* [Exercise description] Return the lines below that contain the word "glandular".

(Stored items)
------------------------------

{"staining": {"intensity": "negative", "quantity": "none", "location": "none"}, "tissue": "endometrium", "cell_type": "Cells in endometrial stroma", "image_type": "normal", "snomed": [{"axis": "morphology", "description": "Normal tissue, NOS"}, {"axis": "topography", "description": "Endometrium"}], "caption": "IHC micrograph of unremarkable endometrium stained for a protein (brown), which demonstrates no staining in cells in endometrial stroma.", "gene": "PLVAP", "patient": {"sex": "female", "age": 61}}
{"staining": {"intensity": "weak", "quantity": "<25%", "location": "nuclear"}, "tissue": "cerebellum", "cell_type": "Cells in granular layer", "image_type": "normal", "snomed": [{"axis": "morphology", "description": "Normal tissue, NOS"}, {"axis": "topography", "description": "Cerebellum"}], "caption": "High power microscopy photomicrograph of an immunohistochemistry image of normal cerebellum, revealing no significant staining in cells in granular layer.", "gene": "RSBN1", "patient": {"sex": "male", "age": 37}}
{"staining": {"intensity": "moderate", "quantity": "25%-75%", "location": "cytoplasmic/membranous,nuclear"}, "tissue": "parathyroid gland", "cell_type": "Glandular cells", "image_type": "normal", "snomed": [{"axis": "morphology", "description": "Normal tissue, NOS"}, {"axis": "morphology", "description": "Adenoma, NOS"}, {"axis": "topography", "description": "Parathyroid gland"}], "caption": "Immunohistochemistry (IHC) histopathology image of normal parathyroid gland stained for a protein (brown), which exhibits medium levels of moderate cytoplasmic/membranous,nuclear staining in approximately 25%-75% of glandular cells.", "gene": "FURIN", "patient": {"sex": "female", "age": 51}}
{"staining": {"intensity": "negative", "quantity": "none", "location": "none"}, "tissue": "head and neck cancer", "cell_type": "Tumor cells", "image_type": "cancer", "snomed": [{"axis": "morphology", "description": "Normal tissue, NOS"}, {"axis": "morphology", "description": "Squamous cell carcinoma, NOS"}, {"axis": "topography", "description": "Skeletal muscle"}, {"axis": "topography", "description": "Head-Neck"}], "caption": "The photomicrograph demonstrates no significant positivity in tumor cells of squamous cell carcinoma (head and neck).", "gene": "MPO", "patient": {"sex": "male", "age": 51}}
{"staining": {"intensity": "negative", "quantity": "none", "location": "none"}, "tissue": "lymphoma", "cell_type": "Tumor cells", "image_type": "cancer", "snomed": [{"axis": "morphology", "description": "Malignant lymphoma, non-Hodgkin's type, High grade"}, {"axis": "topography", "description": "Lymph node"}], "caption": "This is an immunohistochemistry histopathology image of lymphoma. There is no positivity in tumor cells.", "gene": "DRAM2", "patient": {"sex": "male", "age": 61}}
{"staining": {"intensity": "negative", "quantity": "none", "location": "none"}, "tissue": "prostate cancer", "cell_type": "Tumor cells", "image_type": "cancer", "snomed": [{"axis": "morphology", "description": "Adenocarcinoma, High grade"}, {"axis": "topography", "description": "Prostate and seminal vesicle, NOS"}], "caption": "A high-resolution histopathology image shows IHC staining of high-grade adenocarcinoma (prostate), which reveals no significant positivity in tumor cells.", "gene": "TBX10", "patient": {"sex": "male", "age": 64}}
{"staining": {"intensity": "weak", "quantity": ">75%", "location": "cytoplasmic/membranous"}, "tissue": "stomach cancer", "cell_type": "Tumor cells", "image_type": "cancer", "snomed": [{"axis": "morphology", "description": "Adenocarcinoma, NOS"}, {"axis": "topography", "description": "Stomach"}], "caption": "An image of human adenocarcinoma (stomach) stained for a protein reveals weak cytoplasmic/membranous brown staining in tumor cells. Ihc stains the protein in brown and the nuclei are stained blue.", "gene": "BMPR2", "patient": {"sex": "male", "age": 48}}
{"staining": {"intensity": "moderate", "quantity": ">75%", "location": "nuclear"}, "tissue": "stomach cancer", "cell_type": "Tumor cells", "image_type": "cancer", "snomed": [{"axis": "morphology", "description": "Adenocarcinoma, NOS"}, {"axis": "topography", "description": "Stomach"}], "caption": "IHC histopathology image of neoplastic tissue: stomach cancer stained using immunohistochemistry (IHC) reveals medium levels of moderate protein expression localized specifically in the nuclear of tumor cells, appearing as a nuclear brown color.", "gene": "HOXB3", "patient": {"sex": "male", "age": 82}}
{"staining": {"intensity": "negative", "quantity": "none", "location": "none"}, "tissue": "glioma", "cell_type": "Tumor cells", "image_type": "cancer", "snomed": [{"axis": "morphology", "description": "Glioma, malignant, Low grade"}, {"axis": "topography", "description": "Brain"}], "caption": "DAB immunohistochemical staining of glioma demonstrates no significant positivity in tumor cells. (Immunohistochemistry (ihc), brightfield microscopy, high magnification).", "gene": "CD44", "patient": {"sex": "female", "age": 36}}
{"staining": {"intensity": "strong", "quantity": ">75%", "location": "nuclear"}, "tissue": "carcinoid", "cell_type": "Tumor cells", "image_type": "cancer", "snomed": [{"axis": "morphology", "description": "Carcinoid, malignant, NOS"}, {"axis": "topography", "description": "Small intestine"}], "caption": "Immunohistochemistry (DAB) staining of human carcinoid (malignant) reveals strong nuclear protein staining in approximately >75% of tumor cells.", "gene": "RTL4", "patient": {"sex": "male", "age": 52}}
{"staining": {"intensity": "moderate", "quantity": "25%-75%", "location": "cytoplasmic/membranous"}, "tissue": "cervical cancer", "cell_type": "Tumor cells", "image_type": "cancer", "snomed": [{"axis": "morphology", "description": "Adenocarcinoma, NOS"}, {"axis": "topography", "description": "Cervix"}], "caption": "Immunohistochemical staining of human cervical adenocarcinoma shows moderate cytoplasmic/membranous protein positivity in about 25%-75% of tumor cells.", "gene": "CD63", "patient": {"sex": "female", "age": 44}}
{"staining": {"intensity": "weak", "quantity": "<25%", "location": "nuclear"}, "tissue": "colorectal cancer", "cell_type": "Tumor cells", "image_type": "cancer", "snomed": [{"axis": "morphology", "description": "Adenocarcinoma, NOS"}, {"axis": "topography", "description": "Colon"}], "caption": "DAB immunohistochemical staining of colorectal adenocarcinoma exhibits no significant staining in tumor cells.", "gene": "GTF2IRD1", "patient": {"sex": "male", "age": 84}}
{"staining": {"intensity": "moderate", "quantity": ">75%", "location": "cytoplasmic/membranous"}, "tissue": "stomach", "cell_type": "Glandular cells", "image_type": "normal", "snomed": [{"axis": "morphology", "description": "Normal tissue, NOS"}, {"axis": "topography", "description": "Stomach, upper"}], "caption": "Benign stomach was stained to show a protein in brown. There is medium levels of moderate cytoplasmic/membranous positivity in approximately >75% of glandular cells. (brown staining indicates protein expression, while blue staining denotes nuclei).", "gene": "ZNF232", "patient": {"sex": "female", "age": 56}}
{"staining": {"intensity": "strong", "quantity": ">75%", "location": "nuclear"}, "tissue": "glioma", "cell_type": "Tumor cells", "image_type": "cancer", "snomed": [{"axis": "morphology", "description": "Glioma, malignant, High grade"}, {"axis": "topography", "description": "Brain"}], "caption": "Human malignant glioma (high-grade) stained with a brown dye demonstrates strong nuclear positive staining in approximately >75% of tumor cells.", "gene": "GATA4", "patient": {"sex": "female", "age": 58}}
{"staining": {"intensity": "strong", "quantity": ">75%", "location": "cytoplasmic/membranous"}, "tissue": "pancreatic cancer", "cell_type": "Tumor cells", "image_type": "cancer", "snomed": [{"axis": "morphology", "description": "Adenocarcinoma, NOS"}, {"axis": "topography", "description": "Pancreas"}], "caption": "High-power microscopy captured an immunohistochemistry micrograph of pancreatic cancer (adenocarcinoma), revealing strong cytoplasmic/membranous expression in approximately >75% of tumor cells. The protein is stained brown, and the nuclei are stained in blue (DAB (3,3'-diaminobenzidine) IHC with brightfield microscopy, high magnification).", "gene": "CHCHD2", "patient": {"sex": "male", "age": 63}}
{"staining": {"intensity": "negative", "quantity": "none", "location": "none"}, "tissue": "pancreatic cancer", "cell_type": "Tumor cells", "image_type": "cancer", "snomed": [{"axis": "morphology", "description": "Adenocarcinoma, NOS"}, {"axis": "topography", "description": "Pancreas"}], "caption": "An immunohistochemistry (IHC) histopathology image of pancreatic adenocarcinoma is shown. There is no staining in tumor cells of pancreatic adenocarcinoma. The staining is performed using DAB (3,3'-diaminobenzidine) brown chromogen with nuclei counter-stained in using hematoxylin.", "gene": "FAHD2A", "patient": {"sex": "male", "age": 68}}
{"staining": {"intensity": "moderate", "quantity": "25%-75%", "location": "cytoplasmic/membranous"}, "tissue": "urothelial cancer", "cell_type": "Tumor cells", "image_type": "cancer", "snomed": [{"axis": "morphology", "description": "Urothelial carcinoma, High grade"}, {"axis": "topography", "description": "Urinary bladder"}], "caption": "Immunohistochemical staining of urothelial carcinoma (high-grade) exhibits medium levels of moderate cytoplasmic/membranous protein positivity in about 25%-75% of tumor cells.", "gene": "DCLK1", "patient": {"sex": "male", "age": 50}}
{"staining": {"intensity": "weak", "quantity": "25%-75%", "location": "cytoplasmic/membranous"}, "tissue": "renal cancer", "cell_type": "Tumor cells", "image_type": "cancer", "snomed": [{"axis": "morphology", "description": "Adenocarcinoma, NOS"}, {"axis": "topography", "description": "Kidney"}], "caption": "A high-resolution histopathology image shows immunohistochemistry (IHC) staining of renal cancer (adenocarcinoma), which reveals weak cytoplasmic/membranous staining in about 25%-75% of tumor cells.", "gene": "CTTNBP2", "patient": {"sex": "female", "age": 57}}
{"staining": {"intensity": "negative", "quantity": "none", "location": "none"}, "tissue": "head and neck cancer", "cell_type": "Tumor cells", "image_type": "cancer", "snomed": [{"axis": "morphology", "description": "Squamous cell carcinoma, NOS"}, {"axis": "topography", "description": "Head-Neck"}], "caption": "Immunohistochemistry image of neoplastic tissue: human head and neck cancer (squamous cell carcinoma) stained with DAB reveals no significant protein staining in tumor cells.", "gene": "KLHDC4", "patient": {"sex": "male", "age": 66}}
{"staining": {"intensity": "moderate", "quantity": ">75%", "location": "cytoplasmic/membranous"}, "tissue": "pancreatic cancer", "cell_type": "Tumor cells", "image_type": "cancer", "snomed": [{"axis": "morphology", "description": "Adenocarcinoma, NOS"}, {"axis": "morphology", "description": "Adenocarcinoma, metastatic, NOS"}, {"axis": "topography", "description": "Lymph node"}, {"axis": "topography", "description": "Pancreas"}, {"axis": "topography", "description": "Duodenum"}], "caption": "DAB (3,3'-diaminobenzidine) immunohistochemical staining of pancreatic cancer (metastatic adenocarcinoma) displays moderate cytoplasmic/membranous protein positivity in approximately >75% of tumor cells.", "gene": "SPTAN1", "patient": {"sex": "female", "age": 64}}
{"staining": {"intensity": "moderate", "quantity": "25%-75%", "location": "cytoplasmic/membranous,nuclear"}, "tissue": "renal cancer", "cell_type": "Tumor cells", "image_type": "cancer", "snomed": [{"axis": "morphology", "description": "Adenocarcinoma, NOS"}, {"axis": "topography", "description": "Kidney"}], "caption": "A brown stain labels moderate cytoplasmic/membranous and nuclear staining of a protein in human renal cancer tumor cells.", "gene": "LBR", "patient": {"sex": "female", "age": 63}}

------------------------------

* [Solution to the exercise]
{"staining": {"intensity": "moderate", "quantity": "25%-75%", "location": "cytoplasmic/membranous,nuclear"}, "tissue": "parathyroid gland", "cell_type": "Glandular cells", "image_type": "normal", "snomed": [{"axis": "morphology", "description": "Normal tissue, NOS"}, {"axis": "morphology", "description": "Adenoma, NOS"}, {"axis": "topography", "description": "Parathyroid gland"}], "caption": "Immunohistochemistry (IHC) histopathology image of normal parathyroid gland stained for a protein (brown), which exhibits medium levels of moderate cytoplasmic/membranous,nuclear staining in approximately 25%-75% of glandular cells.", "gene": "FURIN", "patient": {"sex": "female", "age": 51}}
{"staining": {"intensity": "moderate", "quantity": ">75%", "location": "cytoplasmic/membranous"}, "tissue": "stomach", "cell_type": "Glandular cells", "image_type": "normal", "snomed": [{"axis": "morphology", "description": "Normal tissue, NOS"}, {"axis": "topography", "description": "Stomach, upper"}], "caption": "Benign stomach was stained to show a protein in brown. There is medium levels of moderate cytoplasmic/membranous positivity in approximately >75% of glandular cells. (brown staining indicates protein expression, while blue staining denotes nuclei).", "gene": "ZNF232", "patient": {"sex": "female", "age": 56}}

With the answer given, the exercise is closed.